Overview of Factor Analysis - Teradata Warehouse Miner

Teradata Warehouse Miner User Guide - Volume 3Analytic Functions

Teradata Warehouse Miner
Release Number
February 2018
English (United States)
Last Update
Product Category

Consider a dataset with a number of correlated numeric variables that is to be used in some type of analysis, such as Linear Regression or Cluster analysis. Or perhaps it is desired to understand customer behavior in a fundamental way, by discovering hidden structure and meaning in data. Factor analysis can be used to reduce a number of correlated numeric variables into a lesser number of variables called factors. These new variables or factors should hopefully be conceptually meaningful if the second goal just mentioned is to be achieved. Meaningful factors not only give insight into the dynamics of a business, but they also make any models built using these factors more explainable, which is generally a requirement for a useful analytic model.
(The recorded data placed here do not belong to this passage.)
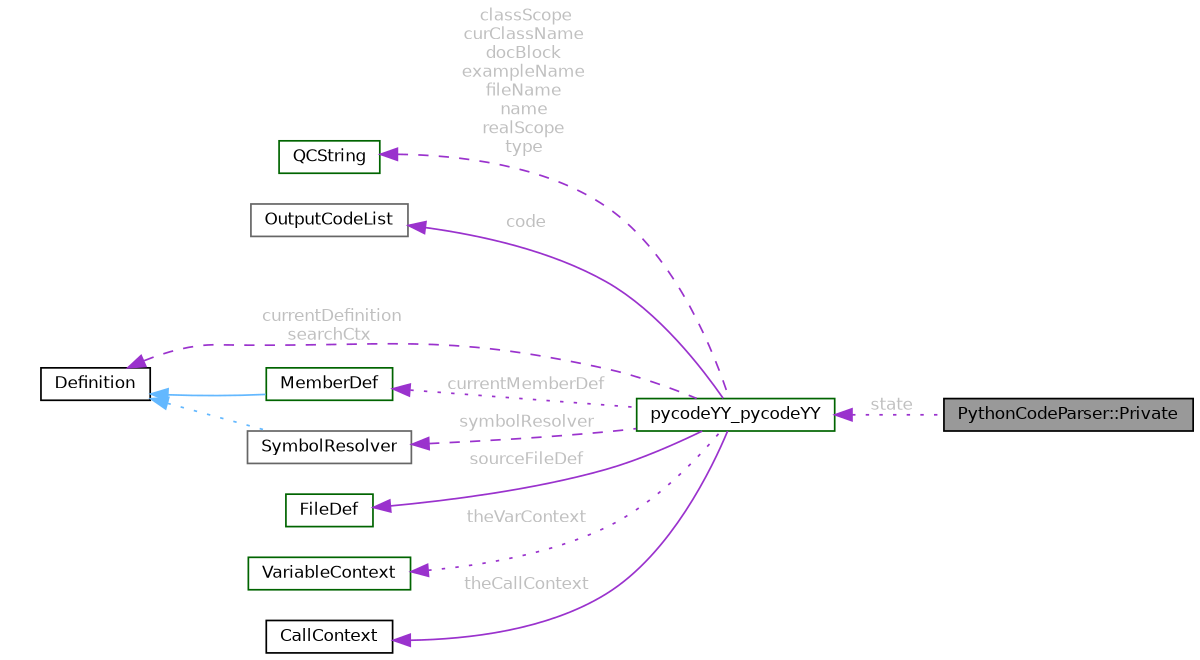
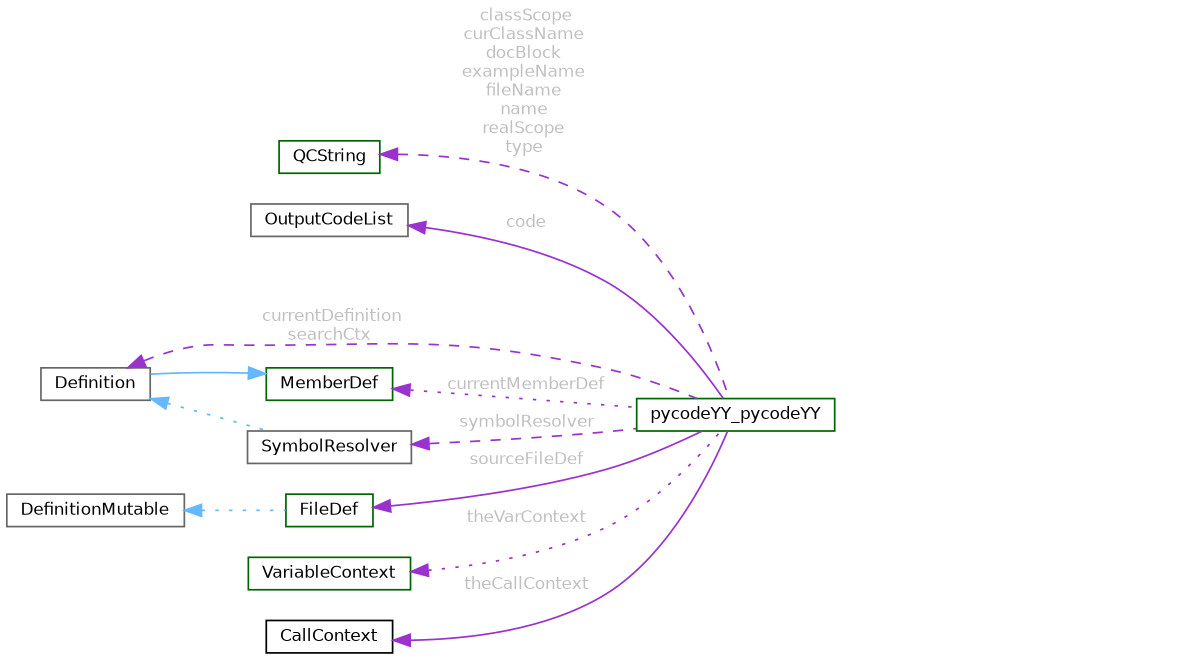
  digraph {
    fontname="DejaVu Sans"
    rankdir=LR
    node [color=darkgreen fillcolor=white fontname="DejaVu Sans" fontsize=10 shape=box style=filled]
    edge [color=darkorchid3 dir=back fontcolor=grey fontname="DejaVu Sans" fontsize=10 labelfontname=Helvetica labelfontsize=10 style=dotted]
-   n1 [color=black fillcolor=grey60 fontcolor=black height=0.2 label="PythonCodeParser::Private" width=0.4]
    n2 [height=0.2 label=pycodeYY_pycodeYY width=0.4]
    n3 [height=0.2 label=QCString width=0.4]
    n4 [color=gray40 height=0.2 label=OutputCodeList width=0.4]
-   n5 [color=black height=0.2 label=Definition width=0.4]
+   n5 [color=gray40 height=0.2 label=Definition width=0.4]
    n6 [height=0.2 label=MemberDef width=0.4]
    n7 [color=gray40 height=0.2 label=SymbolResolver width=0.4]
    n8 [height=0.2 label=FileDef width=0.4]
+   n9 [color=gray40 height=0.2 label=DefinitionMutable width=0.4]
    n10 [height=0.2 label=VariableContext width=0.4]
    n11 [color=black height=0.2 label=CallContext width=0.4]
-   n2 -> n1 [label=" state"]
    n3 -> n2 [label=" classScope\ncurClassName\ndocBlock\nexampleName\nfileName\nname\nrealScope\ntype" style=dashed]
    n4 -> n2 [label=" code" style=solid]
    n5 -> n2 [label=" currentDefinition\nsearchCtx" style=dashed]
-   n5 -> n6 [color=steelblue1 style=solid fontcolor=""]
+   n6 -> n5 [color=steelblue1 style=solid fontcolor=""]
    n5 -> n7 [color=steelblue1 fontcolor=""]
    n6 -> n2 [label=" currentMemberDef"]
    n7 -> n2 [label=" symbolResolver" style=dashed]
    n8 -> n2 [label=" sourceFileDef" style=solid]
+   n9 -> n8 [color=steelblue1 fontcolor=""]
    n10 -> n2 [label=" theVarContext"]
    n11 -> n2 [label=" theCallContext" style=solid]
  }
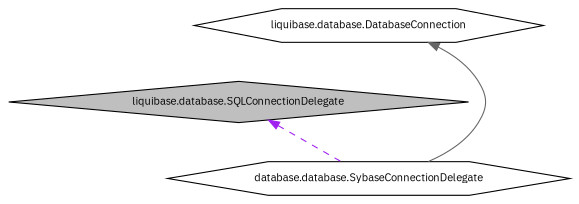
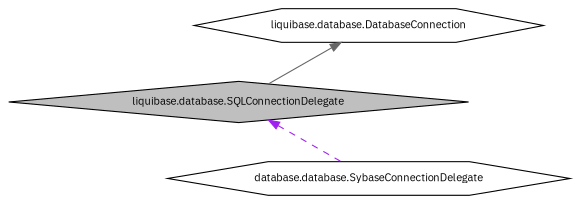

There are two fundamental types of factor analysis: principal components and common factors. Teradata Warehouse Miner offers principal components, maximum likelihood common factors and principal axis factors, which is a restricted form of common factor analysis. The product also offers factor rotations, both orthogonal and oblique, as post-processing for any of these three types of models. Finally, as with all other models, automatic factor model scoring is offered via dynamically generated SQL.

Before using the Teradata Warehouse Miner Factor Analysis module, the user must first build a data reduction matrix using the Build Matrix function. The matrix must include all of the input variables to be used in the factor analysis. The user can base the analysis on either a covariance or correlation matrix, thus working with either centered and unscaled data, or centered and normalized data (i.e., unit variance). Teradata Warehouse Miner automatically converts the extended cross-products matrix stored in metadata results tables by the Build Matrix function into the desired covariance or correlation matrix. The choice affects the scaling of resulting factor measures and factor scores.

The primary source of information and formulae in this section is [Harman].